Okay, first I was scrolling through KevinMD's blog, and this caught my attention:
In Whoa! an Er Doc talks about psychiatric, pain, and obese patients in his ER. Regarding the obese patient in the ER, he writes:
However, many, many people are obese because they simply eat too much unhealthy food and do not exercise enough. Many of these people live in subcultures within America where obesity is not only tolerated (mostly in women), but is praised, despite the well known health hazards. Obese patients are treated with respect in my ER - however, if they are disrespectful to the staff, demanding, and make a nuisance in my shop, they will get rebuked,just like any one else. Additionally, just like with smoking, I feel it is a doctor’s duty to reprimand patients for unhealthy behaviour - and this includes unhealthy eating and subsequent obesity.
I'll refrain from rambling about people who blame overweight folks for their condition. Another post, another day. What grabbed my attention was this doctor's use of the word Reprimand. It's not just that he reprimands, oh my gosh, no, he feels a duty to reprimand. I think I missed that part of medical school.
Perhaps it's just the harsh terminology. He's talking about behaviors here: over-eating, under-exercising, smoking. Can I add drinking alcohol and using illicit drugs to the list? I do, however, sometimes feel a need to remind people that smoking is bad for your health (it seems to be one of the few behavioral issues we're fairly certain of) and it may well be that using illicit drugs makes it harder to stabilize one's mood. So far, very few people have changed their behavior simply because I've suggested it would be healthier. And fortunately, so far, very few people have left treatment when I've repeatedly suggested they change their behavior. Sometimes I add that if they don't do so, I may be limited in my ability to help them.
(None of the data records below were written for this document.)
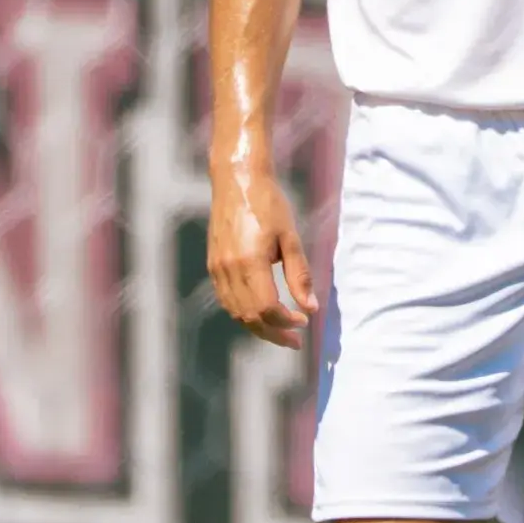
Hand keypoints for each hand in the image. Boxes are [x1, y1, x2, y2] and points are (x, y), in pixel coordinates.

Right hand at [208, 158, 317, 348]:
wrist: (237, 181)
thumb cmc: (268, 204)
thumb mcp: (291, 238)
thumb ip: (300, 275)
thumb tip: (311, 308)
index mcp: (249, 262)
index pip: (267, 308)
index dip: (286, 322)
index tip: (304, 322)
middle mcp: (229, 269)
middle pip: (249, 316)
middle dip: (273, 333)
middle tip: (295, 341)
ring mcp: (217, 268)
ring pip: (236, 312)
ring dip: (258, 327)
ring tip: (280, 332)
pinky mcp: (213, 265)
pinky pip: (226, 300)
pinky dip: (243, 313)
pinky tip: (260, 314)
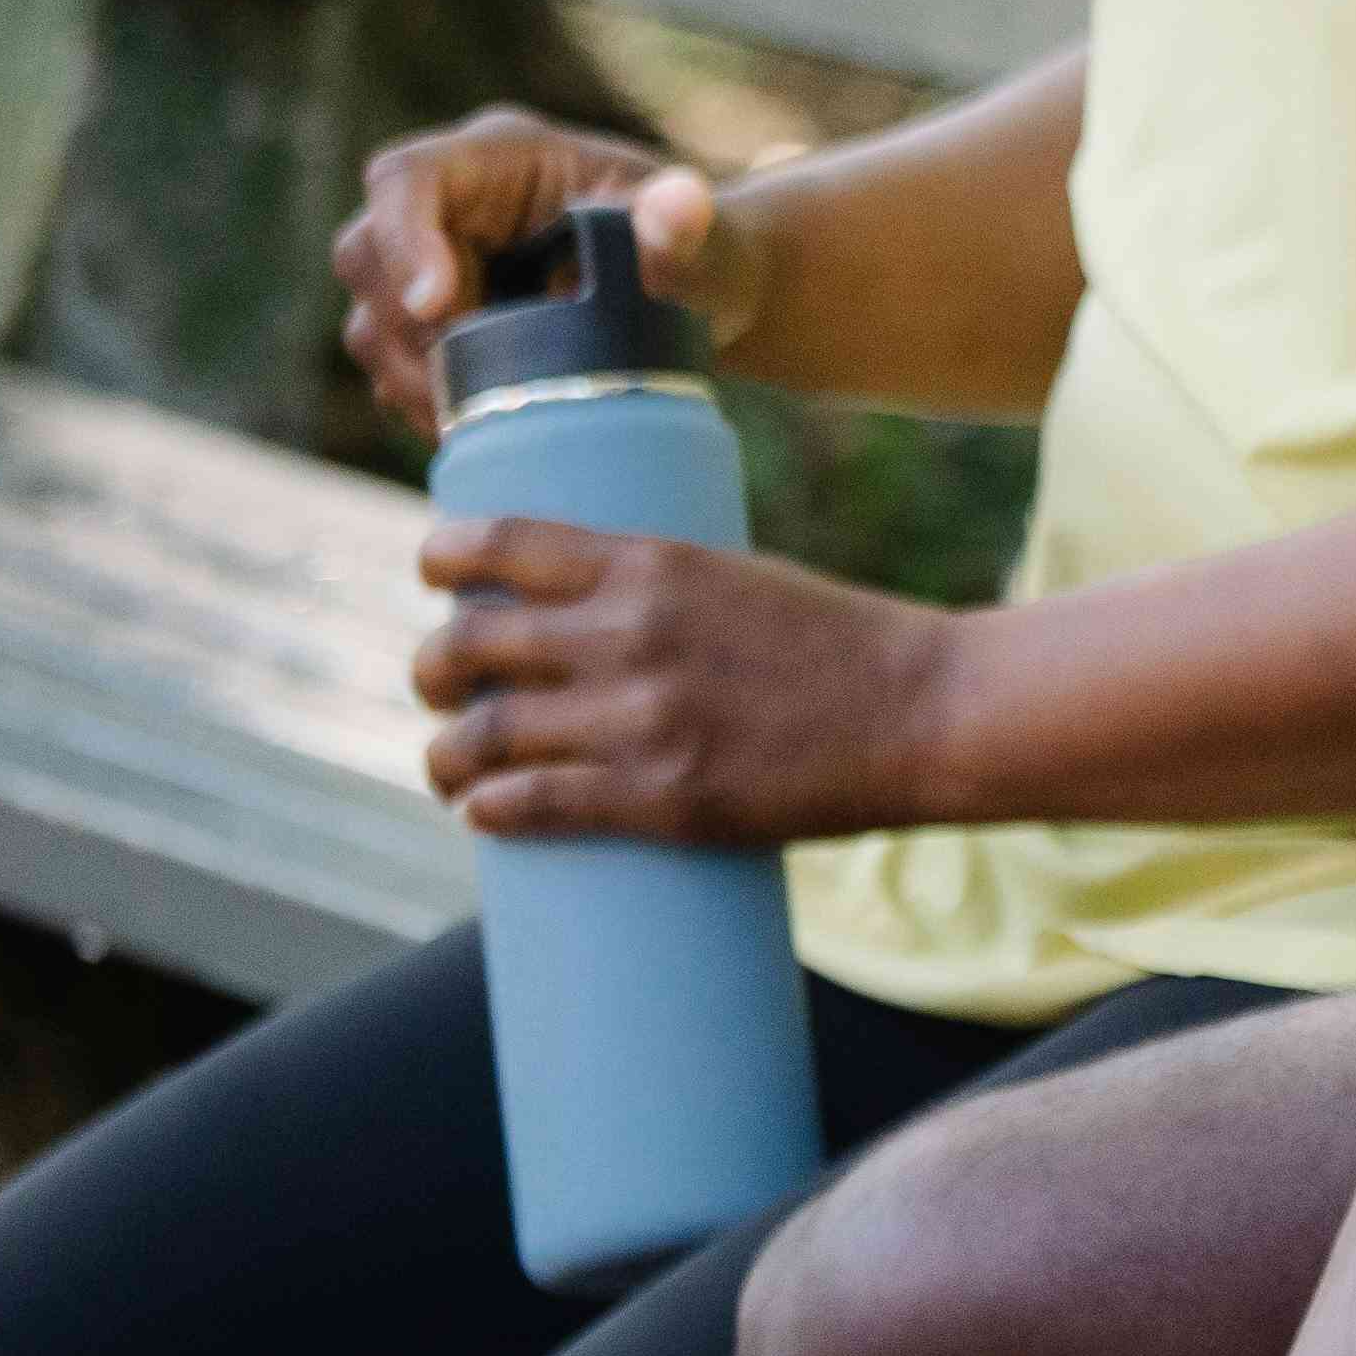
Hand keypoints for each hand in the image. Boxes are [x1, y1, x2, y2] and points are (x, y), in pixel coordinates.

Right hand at [336, 106, 752, 437]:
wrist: (695, 301)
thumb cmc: (699, 252)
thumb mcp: (702, 237)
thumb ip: (685, 224)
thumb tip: (681, 205)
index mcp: (502, 156)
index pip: (407, 177)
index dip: (404, 238)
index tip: (441, 306)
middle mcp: (452, 204)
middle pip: (367, 251)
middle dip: (409, 324)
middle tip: (478, 376)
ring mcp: (433, 263)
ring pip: (371, 319)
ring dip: (413, 375)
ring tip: (482, 412)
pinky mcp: (432, 324)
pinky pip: (393, 367)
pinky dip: (425, 403)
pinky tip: (478, 430)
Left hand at [413, 519, 955, 845]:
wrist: (924, 709)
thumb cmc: (839, 642)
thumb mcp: (738, 578)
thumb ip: (653, 592)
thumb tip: (574, 621)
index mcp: (654, 563)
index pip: (502, 544)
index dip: (443, 556)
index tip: (432, 572)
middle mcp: (631, 635)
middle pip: (469, 646)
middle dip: (431, 670)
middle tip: (437, 687)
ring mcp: (641, 721)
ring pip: (484, 736)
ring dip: (445, 754)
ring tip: (449, 765)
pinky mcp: (661, 797)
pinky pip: (532, 805)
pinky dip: (486, 808)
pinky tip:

I do feel kind of obligated to state the obvious from time to time. I don't think I scold, and sometimes I wonder if I was firmer, more insistent, or more threatening, might I be more successful in getting people to change their behavior? The fact is, I don't have that in me, I don't really believe it would make a difference in anyone's motivation to give up their addictions, and I believe a physician's role is to treat illness and be compassionate, not to reprimand.
ClinkShrink, of course, just puts them in Lock Down.